Work instruction: Down to the last line, retype each line of the entries exactly, starting with the one that contains "Avatangiisinut Aqutsisoqarfiup suliassai".

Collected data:
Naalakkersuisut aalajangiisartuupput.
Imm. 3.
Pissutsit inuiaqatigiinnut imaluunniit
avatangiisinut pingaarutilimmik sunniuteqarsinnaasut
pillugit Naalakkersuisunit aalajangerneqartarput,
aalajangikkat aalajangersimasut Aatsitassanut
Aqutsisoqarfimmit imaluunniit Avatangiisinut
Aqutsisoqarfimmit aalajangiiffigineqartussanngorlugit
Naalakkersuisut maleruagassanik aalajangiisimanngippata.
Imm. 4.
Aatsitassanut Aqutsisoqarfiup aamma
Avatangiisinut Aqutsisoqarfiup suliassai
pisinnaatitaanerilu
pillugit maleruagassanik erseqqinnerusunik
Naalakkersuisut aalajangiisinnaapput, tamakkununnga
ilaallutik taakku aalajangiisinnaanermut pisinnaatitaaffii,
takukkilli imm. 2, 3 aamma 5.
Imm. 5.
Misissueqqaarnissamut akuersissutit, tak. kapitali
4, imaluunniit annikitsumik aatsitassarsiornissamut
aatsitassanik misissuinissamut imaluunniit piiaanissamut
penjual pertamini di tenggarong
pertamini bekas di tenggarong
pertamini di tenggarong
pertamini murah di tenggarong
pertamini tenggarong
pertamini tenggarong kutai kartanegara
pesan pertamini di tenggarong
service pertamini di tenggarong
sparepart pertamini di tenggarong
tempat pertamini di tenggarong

Solution for this exercise:
Avatangiisinut Aqutsisoqarfiup suliassai
pisinnaatitaanerilu
pillugit maleruagassanik erseqqinnerusunik
Naalakkersuisut aalajangiisinnaapput, tamakkununnga
ilaallutik taakku aalajangiisinnaanermut pisinnaatitaaffii,
takukkilli imm. 2, 3 aamma 5.
Imm. 5.
Misissueqqaarnissamut akuersissutit, tak. kapitali
4, imaluunniit annikitsumik aatsitassarsiornissamut
aatsitassanik misissuinissamut imaluunniit piiaanissamut
penjual pertamini di tenggarong
pertamini bekas di tenggarong
pertamini di tenggarong
pertamini murah di tenggarong
pertamini tenggarong
pertamini tenggarong kutai kartanegara
pesan pertamini di tenggarong
service pertamini di tenggarong
sparepart pertamini di tenggarong
tempat pertamini di tenggarong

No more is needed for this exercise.